#### [EXERCISE PROMPT]
Repeat exactly the lines from the first line of the records through the line containing "staining exhibits moderate", and nothing more.

▬▬▬▬▬▬

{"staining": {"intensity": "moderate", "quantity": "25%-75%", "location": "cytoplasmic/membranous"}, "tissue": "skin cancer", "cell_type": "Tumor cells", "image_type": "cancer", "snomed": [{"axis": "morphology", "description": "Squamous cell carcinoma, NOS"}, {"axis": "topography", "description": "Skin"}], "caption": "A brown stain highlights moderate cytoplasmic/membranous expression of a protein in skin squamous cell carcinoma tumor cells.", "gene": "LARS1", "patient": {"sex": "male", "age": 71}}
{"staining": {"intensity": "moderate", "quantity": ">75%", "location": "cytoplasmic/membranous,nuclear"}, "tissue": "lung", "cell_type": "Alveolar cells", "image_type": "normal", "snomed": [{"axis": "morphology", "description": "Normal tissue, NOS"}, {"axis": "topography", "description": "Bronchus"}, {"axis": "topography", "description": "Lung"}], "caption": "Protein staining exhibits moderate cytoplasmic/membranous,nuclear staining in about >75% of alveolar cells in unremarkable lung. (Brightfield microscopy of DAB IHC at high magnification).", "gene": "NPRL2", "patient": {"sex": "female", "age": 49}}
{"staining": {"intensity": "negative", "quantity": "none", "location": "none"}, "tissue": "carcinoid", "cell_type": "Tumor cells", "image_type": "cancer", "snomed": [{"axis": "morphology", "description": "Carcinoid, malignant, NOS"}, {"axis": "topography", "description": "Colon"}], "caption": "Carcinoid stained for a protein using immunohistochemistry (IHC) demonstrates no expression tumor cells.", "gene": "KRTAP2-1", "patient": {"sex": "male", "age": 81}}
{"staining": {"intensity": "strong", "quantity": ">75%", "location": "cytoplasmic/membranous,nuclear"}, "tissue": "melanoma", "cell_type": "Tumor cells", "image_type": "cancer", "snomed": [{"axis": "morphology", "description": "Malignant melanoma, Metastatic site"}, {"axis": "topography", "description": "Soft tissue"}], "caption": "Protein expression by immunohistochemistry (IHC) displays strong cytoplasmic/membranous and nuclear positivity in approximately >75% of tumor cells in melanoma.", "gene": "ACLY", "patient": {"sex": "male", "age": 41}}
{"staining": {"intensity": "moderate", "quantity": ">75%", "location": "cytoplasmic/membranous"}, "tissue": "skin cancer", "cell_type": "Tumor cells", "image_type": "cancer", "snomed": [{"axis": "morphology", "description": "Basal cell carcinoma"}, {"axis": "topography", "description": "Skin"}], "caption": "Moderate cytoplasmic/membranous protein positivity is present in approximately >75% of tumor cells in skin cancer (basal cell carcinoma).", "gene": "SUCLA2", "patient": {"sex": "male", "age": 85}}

▬▬▬▬▬▬

#### [THE COMPLETED TASK]
{"staining": {"intensity": "moderate", "quantity": "25%-75%", "location": "cytoplasmic/membranous"}, "tissue": "skin cancer", "cell_type": "Tumor cells", "image_type": "cancer", "snomed": [{"axis": "morphology", "description": "Squamous cell carcinoma, NOS"}, {"axis": "topography", "description": "Skin"}], "caption": "A brown stain highlights moderate cytoplasmic/membranous expression of a protein in skin squamous cell carcinoma tumor cells.", "gene": "LARS1", "patient": {"sex": "male", "age": 71}}
{"staining": {"intensity": "moderate", "quantity": ">75%", "location": "cytoplasmic/membranous,nuclear"}, "tissue": "lung", "cell_type": "Alveolar cells", "image_type": "normal", "snomed": [{"axis": "morphology", "description": "Normal tissue, NOS"}, {"axis": "topography", "description": "Bronchus"}, {"axis": "topography", "description": "Lung"}], "caption": "Protein staining exhibits moderate cytoplasmic/membranous,nuclear staining in about >75% of alveolar cells in unremarkable lung. (Brightfield microscopy of DAB IHC at high magnification).", "gene": "NPRL2", "patient": {"sex": "female", "age": 49}}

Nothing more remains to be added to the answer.